TO-DO ITEM:
Extract the text of each entry below exactly, leaving every image behind.

Camera intrinsics data:

-*-

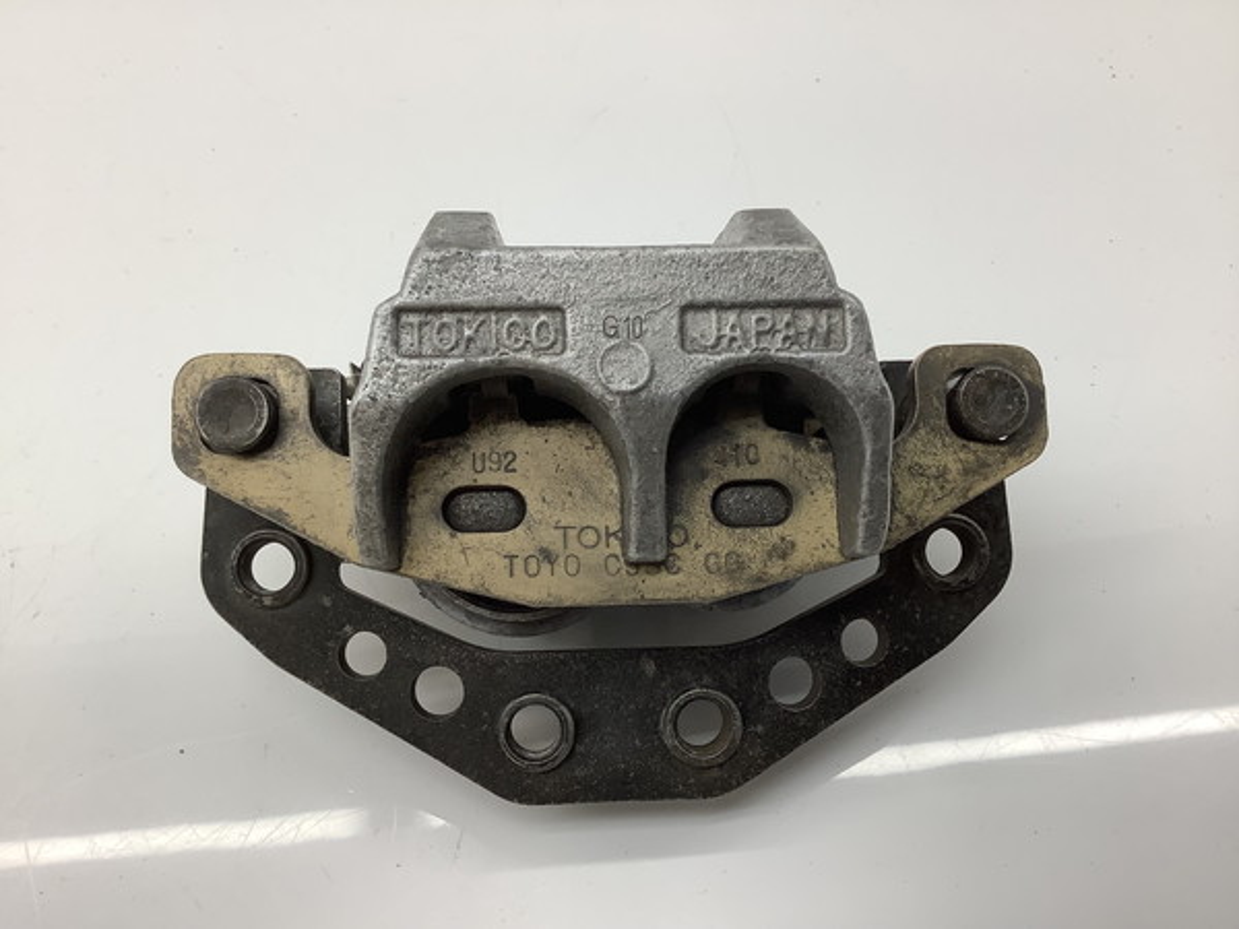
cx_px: 620
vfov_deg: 45.4
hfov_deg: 58.4
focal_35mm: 31
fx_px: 1110
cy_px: 464
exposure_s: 1/120
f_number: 2.4
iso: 50
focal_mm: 3.3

-*-

EXERCISE ANSWER:
cx_px: 620
vfov_deg: 45.4
hfov_deg: 58.4
focal_35mm: 31
fx_px: 1110
cy_px: 464
exposure_s: 1/120
f_number: 2.4
iso: 50
focal_mm: 3.3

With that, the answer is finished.